Is it true that the following weighted-average is smaller than the respective arithmetic average
$$
\sum_{n=1}^{N}\left(\frac{b_{n}}{\sum_{m=1}^{N}b_{m}}\right)\frac{a_{n}}{b_{n}}\overset{?}{\le}\frac{1}{N}\sum_{n=1}^{N}\frac{a_{n}}{b_{n}}
$$
for all $a_n \in [0,1]$, $b_n \in [1, D]$, and $D \ge 2$?
Without the $a_n$'s it would simply be true by Jensen's inequality and the convexity of $x\mapsto 1/x$ (for positive $x$'s), but with the $a_n$ in the mix it is not so clear and it seems one cannot directly apply Chebyshev's sum inequality either.
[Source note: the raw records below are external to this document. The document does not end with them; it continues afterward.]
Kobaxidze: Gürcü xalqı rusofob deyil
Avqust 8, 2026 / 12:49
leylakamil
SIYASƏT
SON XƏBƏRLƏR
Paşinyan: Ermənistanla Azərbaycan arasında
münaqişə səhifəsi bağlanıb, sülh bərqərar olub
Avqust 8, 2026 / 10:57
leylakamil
Edit: it is easy to see that one can upper bound the numerator in the parenthesis by $D$ and lower bound the corresponding denominator by $N$, obtaining the desired upper bound with an extra $D$ term. I was wondering however if one can do better in general.
Best Answer
Testing the claim for $N=2$, suppose $b_2 > b_1$. \begin{align*} \text{Then}\;\, & \left(\frac{b_1}{b_1+b_2}\right)\left(\frac{a_1}{b_1}\right) + \left(\frac{b_2}{b_1+b_2}\right)\left(\frac{a_2}{b_2}\right) \le \frac{1}{2}\left(\frac{a_1}{b_1}+\frac{a_2}{b_2}\right)\\[4pt] \iff\;& \frac{a_1+a_2}{b_1+b_2}\le\frac{a_1b_2+a_2b_1}{2b_1b_2}\\[4pt] \iff\;& (b_1+b_2)(a_1b_2+a_2b_1)-(2b_1b_2)(a_1+a_2)\ge 0\\[4pt] \iff\;& (b_2-b_1)(a_1b_2-a_2b_1)\ge 0\\[4pt] \iff\;&a_1b_2-a_2b_1\ge 0\\[4pt] \iff\;&a_1b_2\ge a_2b_1\\[4pt] \iff\;&\frac{a_1}{a_2}\ge \frac{b_1}{b_2}\\[4pt] \end{align*} which need not be true.